Presiden Joko Widodo (Jokowi) harus bertanggungjawab atas kerugiaan Pertamina Rp11 triliun.
“Sebagai pemimpin pemerintahan, rakyat wajar menuntut pertangungjawaban Presiden Jokowi,” kata Direktur Indonesia Resources Studies (IRESS) Marwan Batubara kepada suaranasional, Rabu (2/9/2020).
Menurut Marwan, kerugian Pertamina sebenarnya terjadi akibat kebijakan pemerintah yang melanggar konstitusi, peraturan dan good corporate governance (GCG). Dalam kondisi harga BBM yang tetap tinggi seperti sekarang, Pertamina malah bisa untung Rp 12,25 triliun, jika pelanggaran tidak terjadi.

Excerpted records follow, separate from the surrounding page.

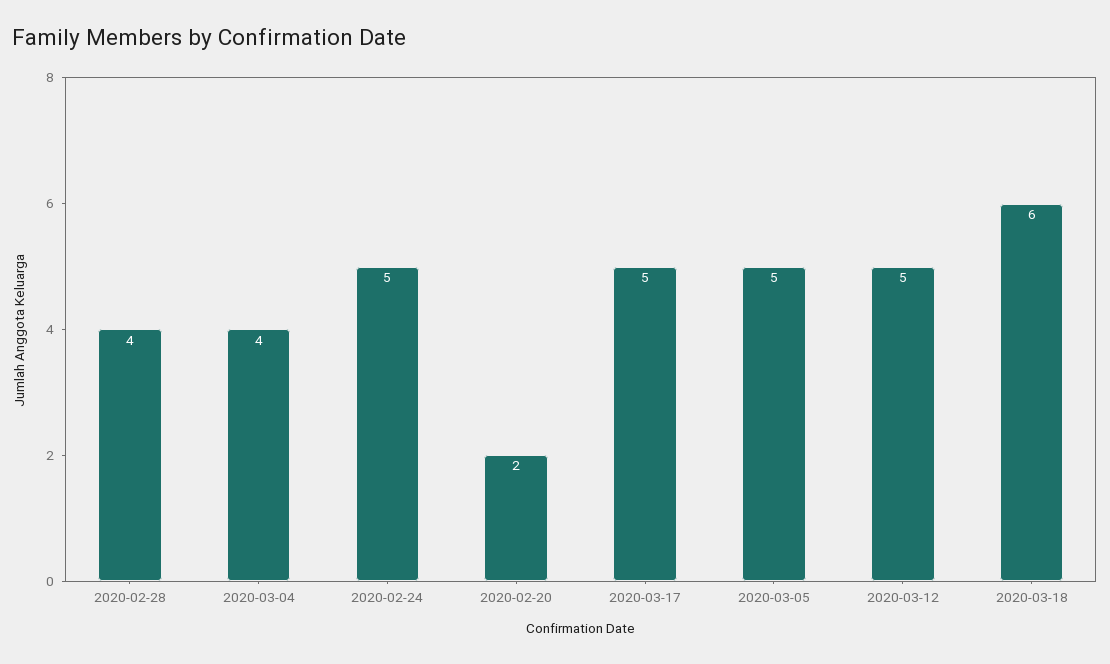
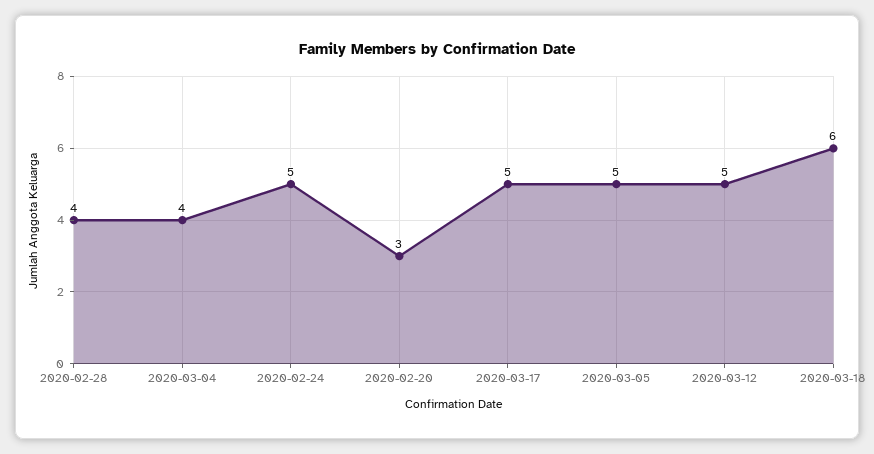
  {
    "2020-02-28": 4,
    "2020-03-04": 4,
    "2020-02-24": 5,
-   "2020-02-20": 2,
+   "2020-02-20": 3,
    "2020-03-17": 5,
    "2020-03-05": 5,
    "2020-03-12": 5,
    "2020-03-18": 6
  }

“Namun karena berbagai pelanggaran oleh pemerintah, 265 juta rakyat kehilangan kesempatan memperoleh manfaat SDA migas bagi sebesar-besar kemakmuran rakyat,” ungkap Marwan.
Marwan mengatakan, Pertamina harus menanggung beban pencitraan politik dalam rangka Pilpres 2019, sehingga harus terlebih dahulu menanggung beban biaya subsidi BBM dan LPG sejak April 2017.
Menurut Dirkeu Pertamina Emma Sri Martini pada RDPU Komisi VII DPR, akumulasi tanggungan Pertamina tersebut adalah Rp 96,5 triliun kompensasi dan Rp 13 triliun subsidi. Sehingga total beban kebijakan populis tersebut adalah Rp 109,5 triliun. Utang pemerintah ini memang kelak akan dibayar, tapi jadwalnya tak jelas, terutama karena besarnya defisit APBN akibat korona. Jika tak segera dilunasi, Pertamina justru terancam gagal bayar atau default.
“Karena utang pemerintah Rp 109,5 triliun tak dilunasi, Pertamina harus menerbitkan surat utang. Beban surat utang Pertamina sejak 2011 mencapai US$ 12,5 miliar. Khusus untuk 2018-2020, akibat menanggung akumulasi utang pemerintah Rp 109,5 triliun di atas, Pertamina setiap tahun harus menerbitkan bond US$ 750 juta (2018), US$ 1,5 miliar (2019) dan US 3 miliar (2020), pada tingkat bunga (kupon) yang berbeda-beda antara 3,65% hingga 6,5%,” pungkasnya.